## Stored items

....

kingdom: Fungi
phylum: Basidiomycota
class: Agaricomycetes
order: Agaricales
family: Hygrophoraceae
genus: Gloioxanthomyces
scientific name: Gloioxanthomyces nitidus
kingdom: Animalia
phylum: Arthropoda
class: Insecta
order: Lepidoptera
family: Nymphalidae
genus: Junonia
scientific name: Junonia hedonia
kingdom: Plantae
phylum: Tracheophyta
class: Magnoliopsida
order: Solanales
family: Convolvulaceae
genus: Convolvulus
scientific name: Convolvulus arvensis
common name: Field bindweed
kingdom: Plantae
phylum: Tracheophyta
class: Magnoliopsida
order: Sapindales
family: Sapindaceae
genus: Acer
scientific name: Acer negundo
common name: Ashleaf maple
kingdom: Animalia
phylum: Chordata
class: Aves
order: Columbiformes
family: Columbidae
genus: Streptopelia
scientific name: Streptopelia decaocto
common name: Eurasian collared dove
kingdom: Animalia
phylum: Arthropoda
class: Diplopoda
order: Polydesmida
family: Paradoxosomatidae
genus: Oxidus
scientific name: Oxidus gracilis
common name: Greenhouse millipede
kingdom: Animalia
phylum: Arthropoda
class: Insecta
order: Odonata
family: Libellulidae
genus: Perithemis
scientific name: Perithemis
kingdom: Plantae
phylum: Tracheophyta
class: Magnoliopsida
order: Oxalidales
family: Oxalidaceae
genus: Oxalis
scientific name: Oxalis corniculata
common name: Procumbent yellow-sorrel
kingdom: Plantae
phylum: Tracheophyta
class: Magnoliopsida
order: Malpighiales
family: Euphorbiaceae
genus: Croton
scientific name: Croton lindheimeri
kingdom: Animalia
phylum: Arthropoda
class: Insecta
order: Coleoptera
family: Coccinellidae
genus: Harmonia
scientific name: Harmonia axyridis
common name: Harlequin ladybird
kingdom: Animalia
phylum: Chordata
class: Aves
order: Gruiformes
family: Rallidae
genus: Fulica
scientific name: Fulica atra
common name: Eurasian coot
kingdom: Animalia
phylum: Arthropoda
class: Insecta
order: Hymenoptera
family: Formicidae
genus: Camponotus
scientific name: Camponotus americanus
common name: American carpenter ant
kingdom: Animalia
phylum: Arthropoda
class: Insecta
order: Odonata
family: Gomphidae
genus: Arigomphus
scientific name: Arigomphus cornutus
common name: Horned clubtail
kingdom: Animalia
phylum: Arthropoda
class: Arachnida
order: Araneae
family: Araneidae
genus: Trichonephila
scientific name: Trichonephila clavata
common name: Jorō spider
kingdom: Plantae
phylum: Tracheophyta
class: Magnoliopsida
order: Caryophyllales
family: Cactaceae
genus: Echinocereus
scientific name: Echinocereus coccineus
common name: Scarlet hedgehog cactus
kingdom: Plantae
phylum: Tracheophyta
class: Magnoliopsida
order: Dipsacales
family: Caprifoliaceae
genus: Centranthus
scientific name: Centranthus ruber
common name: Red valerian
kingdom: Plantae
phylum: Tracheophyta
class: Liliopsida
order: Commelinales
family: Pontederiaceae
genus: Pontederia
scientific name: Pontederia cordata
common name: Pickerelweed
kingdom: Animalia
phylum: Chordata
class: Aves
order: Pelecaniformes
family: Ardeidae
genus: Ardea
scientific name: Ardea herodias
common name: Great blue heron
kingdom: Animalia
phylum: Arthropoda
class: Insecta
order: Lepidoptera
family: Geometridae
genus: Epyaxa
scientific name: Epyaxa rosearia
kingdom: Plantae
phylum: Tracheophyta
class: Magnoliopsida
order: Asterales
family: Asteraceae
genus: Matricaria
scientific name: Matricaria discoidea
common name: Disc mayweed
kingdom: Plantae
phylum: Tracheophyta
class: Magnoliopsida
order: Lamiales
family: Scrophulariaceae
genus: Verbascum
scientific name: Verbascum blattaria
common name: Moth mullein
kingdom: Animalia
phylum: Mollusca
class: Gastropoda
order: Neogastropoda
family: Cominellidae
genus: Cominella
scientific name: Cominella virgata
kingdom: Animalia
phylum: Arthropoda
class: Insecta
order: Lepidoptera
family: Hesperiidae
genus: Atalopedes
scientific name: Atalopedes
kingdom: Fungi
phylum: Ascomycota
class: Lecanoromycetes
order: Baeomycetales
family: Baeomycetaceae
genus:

....

## YOUR INSTRUCTIONS
Arrange every line of the material above as a numbered list, omitting any blank lines.

## FINAL RESULT
1. kingdom: Fungi
2. phylum: Basidiomycota
3. class: Agaricomycetes
4. order: Agaricales
5. family: Hygrophoraceae
6. genus: Gloioxanthomyces
7. scientific name: Gloioxanthomyces nitidus
8. kingdom: Animalia
9. phylum: Arthropoda
10. class: Insecta
11. order: Lepidoptera
12. family: Nymphalidae
13. genus: Junonia
14. scientific name: Junonia hedonia
15. kingdom: Plantae
16. phylum: Tracheophyta
17. class: Magnoliopsida
18. order: Solanales
19. family: Convolvulaceae
20. genus: Convolvulus
21. scientific name: Convolvulus arvensis
22. common name: Field bindweed
23. kingdom: Plantae
24. phylum: Tracheophyta
25. class: Magnoliopsida
26. order: Sapindales
27. family: Sapindaceae
28. genus: Acer
29. scientific name: Acer negundo
30. common name: Ashleaf maple
31. kingdom: Animalia
32. phylum: Chordata
33. class: Aves
34. order: Columbiformes
35. family: Columbidae
36. genus: Streptopelia
37. scientific name: Streptopelia decaocto
38. common name: Eurasian collared dove
39. kingdom: Animalia
40. phylum: Arthropoda
41. class: Diplopoda
42. order: Polydesmida
43. family: Paradoxosomatidae
44. genus: Oxidus
45. scientific name: Oxidus gracilis
46. common name: Greenhouse millipede
47. kingdom: Animalia
48. phylum: Arthropoda
49. class: Insecta
50. order: Odonata
51. family: Libellulidae
52. genus: Perithemis
53. scientific name: Perithemis
54. kingdom: Plantae
55. phylum: Tracheophyta
56. class: Magnoliopsida
57. order: Oxalidales
58. family: Oxalidaceae
59. genus: Oxalis
60. scientific name: Oxalis corniculata
61. common name: Procumbent yellow-sorrel
62. kingdom: Plantae
63. phylum: Tracheophyta
64. class: Magnoliopsida
65. order: Malpighiales
66. family: Euphorbiaceae
67. genus: Croton
68. scientific name: Croton lindheimeri
69. kingdom: Animalia
70. phylum: Arthropoda
71. class: Insecta
72. order: Coleoptera
73. family: Coccinellidae
74. genus: Harmonia
75. scientific name: Harmonia axyridis
76. common name: Harlequin ladybird
77. kingdom: Animalia
78. phylum: Chordata
79. class: Aves
80. order: Gruiformes
81. family: Rallidae
82. genus: Fulica
83. scientific name: Fulica atra
84. common name: Eurasian coot
85. kingdom: Animalia
86. phylum: Arthropoda
87. class: Insecta
88. order: Hymenoptera
89. family: Formicidae
90. genus: Camponotus
91. scientific name: Camponotus americanus
92. common name: American carpenter ant
93. kingdom: Animalia
94. phylum: Arthropoda
95. class: Insecta
96. order: Odonata
97. family: Gomphidae
98. genus: Arigomphus
99. scientific name: Arigomphus cornutus
100. common name: Horned clubtail
101. kingdom: Animalia
102. phylum: Arthropoda
103. class: Arachnida
104. order: Araneae
105. family: Araneidae
106. genus: Trichonephila
107. scientific name: Trichonephila clavata
108. common name: Jorō spider
109. kingdom: Plantae
110. phylum: Tracheophyta
111. class: Magnoliopsida
112. order: Caryophyllales
113. family: Cactaceae
114. genus: Echinocereus
115. scientific name: Echinocereus coccineus
116. common name: Scarlet hedgehog cactus
117. kingdom: Plantae
118. phylum: Tracheophyta
119. class: Magnoliopsida
120. order: Dipsacales
121. family: Caprifoliaceae
122. genus: Centranthus
123. scientific name: Centranthus ruber
124. common name: Red valerian
125. kingdom: Plantae
126. phylum: Tracheophyta
127. class: Liliopsida
128. order: Commelinales
129. family: Pontederiaceae
130. genus: Pontederia
131. scientific name: Pontederia cordata
132. common name: Pickerelweed
133. kingdom: Animalia
134. phylum: Chordata
135. class: Aves
136. order: Pelecaniformes
137. family: Ardeidae
138. genus: Ardea
139. scientific name: Ardea herodias
140. common name: Great blue heron
141. kingdom: Animalia
142. phylum: Arthropoda
143. class: Insecta
144. order: Lepidoptera
145. family: Geometridae
146. genus: Epyaxa
147. scientific name: Epyaxa rosearia
148. kingdom: Plantae
149. phylum: Tracheophyta
150. class: Magnoliopsida
151. order: Asterales
152. family: Asteraceae
153. genus: Matricaria
154. scientific name: Matricaria discoidea
155. common name: Disc mayweed
156. kingdom: Plantae
157. phylum: Tracheophyta
158. class: Magnoliopsida
159. order: Lamiales
160. family: Scrophulariaceae
161. genus: Verbascum
162. scientific name: Verbascum blattaria
163. common name: Moth mullein
164. kingdom: Animalia
165. phylum: Mollusca
166. class: Gastropoda
167. order: Neogastropoda
168. family: Cominellidae
169. genus: Cominella
170. scientific name: Cominella virgata
171. kingdom: Animalia
172. phylum: Arthropoda
173. class: Insecta
174. order: Lepidoptera
175. family: Hesperiidae
176. genus: Atalopedes
177. scientific name: Atalopedes
178. kingdom: Fungi
179. phylum: Ascomycota
180. class: Lecanoromycetes
181. order: Baeomycetales
182. family: Baeomycetaceae
183. genus:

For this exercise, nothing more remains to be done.